### SUPPLIED RECORDS
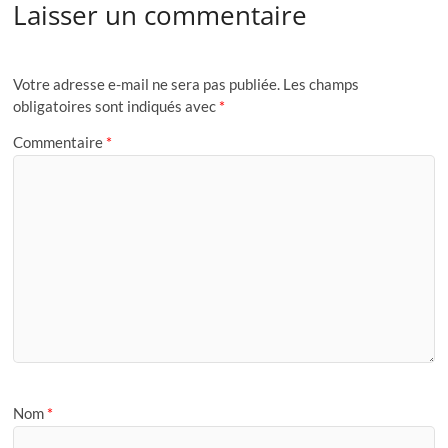
Laisser un commentaire
Votre adresse e-mail ne sera pas publiée.
Les champs
obligatoires sont indiqués avec
*
Commentaire
*
Nom
*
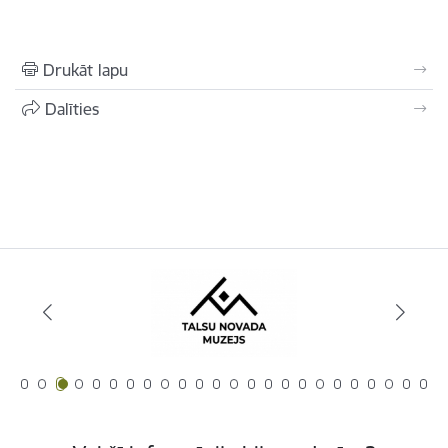
Drukāt lapu
Dalīties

### WHAT NEEDS TO BE DONE
Leave the images out as you retype each line of the material exactly.

### THE ANSWER
Laisser un commentaire
Votre adresse e-mail ne sera pas publiée.
Les champs
obligatoires sont indiqués avec
*
Commentaire
*
Nom
*
Drukāt lapu
Dalīties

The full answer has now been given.